The promoters of Michael Jackson's doomed last tour should pay hundreds of millions of dollars in damages to the late pop icon's family over his 2009 death, a lawyer has said in closing arguments.
In a heartstrings-tugging final presentation wrapping up a five-month trial, attorney Brian Panish urged jurors to award USD 85 million to each of the star's three children and USD 35 million to his mother in so-called non-economic damages, such as the loss of love and comfort.
On top of that were economic damages, for which he did not set a figure, but cited analyses suggesting that the self-styled King of Pop could have made up to $1.6 million if he had lived and pursued a comeback world tour.
In the day's most arresting moment, he played a 15-minute video compilation of Jackson's hits, including "Thriller" and the star moonwalking to "Billie Jean," combined with home-movie clips of the singer playing with his children.
"That I think is the best evidence of whether Mr.
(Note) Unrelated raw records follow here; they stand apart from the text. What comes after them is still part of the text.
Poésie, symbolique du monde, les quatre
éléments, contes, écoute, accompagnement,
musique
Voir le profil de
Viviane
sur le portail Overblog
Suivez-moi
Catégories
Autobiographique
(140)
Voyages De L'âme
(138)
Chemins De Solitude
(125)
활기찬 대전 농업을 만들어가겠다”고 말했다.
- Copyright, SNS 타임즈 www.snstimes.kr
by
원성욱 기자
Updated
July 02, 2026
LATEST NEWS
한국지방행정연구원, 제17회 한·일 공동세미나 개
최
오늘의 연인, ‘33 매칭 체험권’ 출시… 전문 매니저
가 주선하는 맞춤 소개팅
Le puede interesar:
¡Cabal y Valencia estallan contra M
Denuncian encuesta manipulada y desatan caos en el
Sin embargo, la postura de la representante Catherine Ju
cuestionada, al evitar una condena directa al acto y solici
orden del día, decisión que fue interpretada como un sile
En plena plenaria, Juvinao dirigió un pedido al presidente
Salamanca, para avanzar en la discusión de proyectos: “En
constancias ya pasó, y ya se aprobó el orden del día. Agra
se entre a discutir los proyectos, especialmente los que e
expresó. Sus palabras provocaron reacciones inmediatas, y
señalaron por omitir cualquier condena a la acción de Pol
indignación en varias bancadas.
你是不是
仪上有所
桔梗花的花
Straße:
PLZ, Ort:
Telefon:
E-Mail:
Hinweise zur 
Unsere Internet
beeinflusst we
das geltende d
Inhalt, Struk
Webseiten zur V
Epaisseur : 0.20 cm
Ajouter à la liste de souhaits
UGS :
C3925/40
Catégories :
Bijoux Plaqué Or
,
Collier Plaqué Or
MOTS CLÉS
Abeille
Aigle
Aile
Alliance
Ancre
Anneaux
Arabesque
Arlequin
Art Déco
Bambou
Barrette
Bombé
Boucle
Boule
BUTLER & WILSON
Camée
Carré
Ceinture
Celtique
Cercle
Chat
Jackson could have sold tickets," he said after the extended video, which left some of the dozens of fans in court sobbing and hugging each other.
Panish insisted however he wasn't trying to play on the jury's emotions. "We're not looking for sympathy, we're looking for justice," he told the trial, which moved to a larger 300-person capacity courtroom for its final stage.
Presiding judge Yvette Palazuelos unexpectedly ruled that the final few days of the trial, which started in April, can be televised.
Jackson died on June 25, 2009 from an overdose of the anesthetic propofol at his rented mansion outside Los Angeles, where he was rehearsing for the "This is It" shows at London's 02 Arena. He was 50 years old.
Dr. Conrad Murray, a cardiologist, was convicted of involuntary manslaughter in a criminal trial in 2011 for giving the drug to the star -- who suffered from chronic insomnia -- to help him sleep. Murray was jailed for four years.
In the civil trial, the singer's mother Katherine Jackson, 83, alleges that AEG Live negligently hired an inappropriate and incompetent doctor and missed a series of red flags about his failing health in the run-up to his death.
"They chose not to check anything about Dr. Murray's background .. They chose to run the risk, to make a huge profit, and they lost and they're responsible," said Panish.
"AEG wanted the King of Pop in their arena in London. They would do whatever it took to get him on stage... They were so excited about how much money they were going to make," he added.
"They knew what they were getting. Now they want to come in and deny it.